L’asexualité a pris le relais
Aujourd’hui ce n’est plus l’homosexualité que l’on trouve dans les manuels de psychiatrie, c’est l’asexualité. Pourquoi ? Tout simplement parce que pour les médecins comme Ronald Virag, tout le monde doit avoir une libido. Et non seulement tout le monde doit avoir une libido, mais en plus cette libido doit être quelque chose d’absolument essentiel, une chose sans laquelle on ne pourrait même pas vivre. Et donc évidemment, ils n’arrivent pas à imaginer qu’une personne asexuelle puisse être simplement…une personne asexuelle. Ce qu’ils imaginent, c’est qu’une personne asexuelle, c’est une personne qui a un problème avec sa libido. C’est une personne malade, c’est une personne qui bloque sa libido, c’est une personne qui refoule sa libido. Et d’ailleurs, il n’y a pas que les sexologues qui pensent la sexualité de cette manière. Peut-être que vous aussi, qui lisez ce texte, vous pensez de cette manière.
Si c’est le cas, je n’ai qu’une question à vous poser : êtes-vous vraiment sûrs ? Êtes-vous vraiment sûrs qu’il ne s’agit pas d’un préjugé aussi mal fondé que l’homophobie dont nous parlions tout à l’heure ? Et je peux d’ailleurs poser la même question à Ronald Virag et aux autres sexologues : si vous vous êtes si grossièrement trompés à propos de l’homosexualité, comment pouvez-vous être sûrs à propos de l’asexualité ? Avez-vous des bonnes raisons de penser que l’asexualité est un trouble mental ? Faites vous vraiment de la science quand vous écrivez ça ? Ma réponse à ces questions, vous l’avez compris : c’est non. Il ne s’agit pas de science, il s’agit d’idéologie.

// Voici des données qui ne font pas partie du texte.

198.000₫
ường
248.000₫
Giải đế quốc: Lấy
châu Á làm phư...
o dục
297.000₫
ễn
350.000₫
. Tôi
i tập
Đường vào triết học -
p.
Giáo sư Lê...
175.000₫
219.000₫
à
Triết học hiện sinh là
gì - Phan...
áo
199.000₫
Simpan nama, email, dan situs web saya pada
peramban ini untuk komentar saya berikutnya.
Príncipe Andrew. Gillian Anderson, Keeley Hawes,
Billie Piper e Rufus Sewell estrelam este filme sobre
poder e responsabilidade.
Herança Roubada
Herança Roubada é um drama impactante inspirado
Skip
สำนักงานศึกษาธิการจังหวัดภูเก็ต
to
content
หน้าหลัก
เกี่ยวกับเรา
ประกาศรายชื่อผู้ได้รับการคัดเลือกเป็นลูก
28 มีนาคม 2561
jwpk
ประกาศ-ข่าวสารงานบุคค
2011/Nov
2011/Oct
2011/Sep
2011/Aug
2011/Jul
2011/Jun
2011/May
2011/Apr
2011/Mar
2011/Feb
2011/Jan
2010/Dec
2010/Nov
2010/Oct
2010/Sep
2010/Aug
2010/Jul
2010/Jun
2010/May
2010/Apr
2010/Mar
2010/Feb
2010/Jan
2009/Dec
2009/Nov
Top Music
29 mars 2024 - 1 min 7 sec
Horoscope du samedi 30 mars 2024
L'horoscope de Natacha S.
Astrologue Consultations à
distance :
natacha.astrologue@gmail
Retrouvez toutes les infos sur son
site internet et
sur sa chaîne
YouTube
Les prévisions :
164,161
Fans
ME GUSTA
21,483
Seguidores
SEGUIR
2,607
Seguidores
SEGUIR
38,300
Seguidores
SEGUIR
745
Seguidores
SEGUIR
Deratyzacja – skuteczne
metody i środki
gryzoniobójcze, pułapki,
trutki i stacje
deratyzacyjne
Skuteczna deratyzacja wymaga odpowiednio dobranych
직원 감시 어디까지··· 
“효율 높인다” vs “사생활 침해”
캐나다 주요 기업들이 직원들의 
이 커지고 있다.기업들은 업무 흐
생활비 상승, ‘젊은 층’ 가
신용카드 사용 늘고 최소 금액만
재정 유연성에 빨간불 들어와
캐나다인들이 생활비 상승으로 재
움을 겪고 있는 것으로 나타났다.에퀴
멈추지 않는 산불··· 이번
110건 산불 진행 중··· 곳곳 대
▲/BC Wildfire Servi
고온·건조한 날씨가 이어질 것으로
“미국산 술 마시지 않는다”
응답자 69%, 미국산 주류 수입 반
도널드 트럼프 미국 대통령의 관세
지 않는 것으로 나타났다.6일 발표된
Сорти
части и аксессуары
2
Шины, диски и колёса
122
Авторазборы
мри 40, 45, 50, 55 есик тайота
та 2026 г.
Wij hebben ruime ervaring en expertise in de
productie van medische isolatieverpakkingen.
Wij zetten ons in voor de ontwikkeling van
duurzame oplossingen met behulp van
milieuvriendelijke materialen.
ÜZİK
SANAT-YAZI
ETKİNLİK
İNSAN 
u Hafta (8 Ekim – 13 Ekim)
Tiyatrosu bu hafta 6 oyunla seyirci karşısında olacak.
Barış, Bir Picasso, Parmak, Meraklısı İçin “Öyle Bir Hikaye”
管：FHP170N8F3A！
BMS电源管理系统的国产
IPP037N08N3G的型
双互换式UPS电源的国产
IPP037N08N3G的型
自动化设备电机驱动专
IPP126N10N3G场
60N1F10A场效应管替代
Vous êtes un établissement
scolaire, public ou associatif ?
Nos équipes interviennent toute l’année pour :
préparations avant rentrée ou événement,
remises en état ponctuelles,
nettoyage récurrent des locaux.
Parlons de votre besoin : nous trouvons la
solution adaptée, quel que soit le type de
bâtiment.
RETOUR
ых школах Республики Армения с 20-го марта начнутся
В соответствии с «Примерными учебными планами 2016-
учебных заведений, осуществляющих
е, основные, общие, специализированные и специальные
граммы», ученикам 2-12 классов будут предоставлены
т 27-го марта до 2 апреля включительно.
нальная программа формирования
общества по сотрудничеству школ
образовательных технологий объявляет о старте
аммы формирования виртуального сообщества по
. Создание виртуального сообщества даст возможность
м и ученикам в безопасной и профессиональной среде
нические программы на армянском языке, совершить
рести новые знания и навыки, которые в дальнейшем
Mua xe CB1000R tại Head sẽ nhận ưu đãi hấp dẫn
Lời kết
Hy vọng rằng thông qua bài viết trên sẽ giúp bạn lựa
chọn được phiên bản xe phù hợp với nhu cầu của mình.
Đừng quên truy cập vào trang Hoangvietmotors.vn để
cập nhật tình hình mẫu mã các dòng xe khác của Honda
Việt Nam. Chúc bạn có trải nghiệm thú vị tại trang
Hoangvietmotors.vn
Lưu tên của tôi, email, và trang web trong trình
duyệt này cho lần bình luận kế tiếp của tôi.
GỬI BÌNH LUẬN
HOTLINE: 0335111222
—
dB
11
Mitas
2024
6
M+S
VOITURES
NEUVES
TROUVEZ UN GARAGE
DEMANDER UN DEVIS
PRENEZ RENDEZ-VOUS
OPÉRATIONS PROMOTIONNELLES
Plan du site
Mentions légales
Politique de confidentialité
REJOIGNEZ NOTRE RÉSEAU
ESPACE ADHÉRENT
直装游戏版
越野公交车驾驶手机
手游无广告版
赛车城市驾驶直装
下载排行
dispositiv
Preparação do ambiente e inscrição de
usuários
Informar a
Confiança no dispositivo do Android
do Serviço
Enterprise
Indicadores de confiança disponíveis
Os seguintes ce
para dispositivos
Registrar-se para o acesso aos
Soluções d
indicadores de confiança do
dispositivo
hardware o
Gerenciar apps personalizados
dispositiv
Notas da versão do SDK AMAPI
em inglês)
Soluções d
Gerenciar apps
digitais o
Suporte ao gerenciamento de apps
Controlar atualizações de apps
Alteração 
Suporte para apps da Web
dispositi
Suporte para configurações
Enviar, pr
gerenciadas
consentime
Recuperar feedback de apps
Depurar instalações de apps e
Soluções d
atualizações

Il ne s’agit pas de découvrir des maladies, il s’agit d’inventer des maladies. Il ne s’agit pas d’aider les personnes asexuelles, il s’agit de leur imposer un statut de malade.
Je vais m’arrêter là. Mais avant de vous laisser, je voudrais juste rappeler qu’au Canada, aux États-Unis et en Angleterre, plusieurs chercheuses et chercheurs de premier plan se sont aussi intéressés à l’asexualité. Lori Brotto, qui est sexologue et qui a participé à la rédaction du célèbre DSM (le manuel de psychiatrie américain), a mené plusieurs études sur l’asexualité et elle s’efforce à présent de bien séparer l’asexualité des troubles auxquels Virag la renvoie. Anthony Bogaert, professeur de psychologie à l’université de Brock, a même écrit un livre sur le sujet qui s’intitule « Comprendre l’asexualité » et dans lequel il adopte une attitude positive envers l’asexualité. Évidemment, on regrette que cette volonté de comprendre n’ait pas traversé l’Atlantique et qu’elle ait été remplacée par cette autre volonté, beaucoup moins noble, et qui consiste à inventer des malades pour ensuite prétendre les soigner.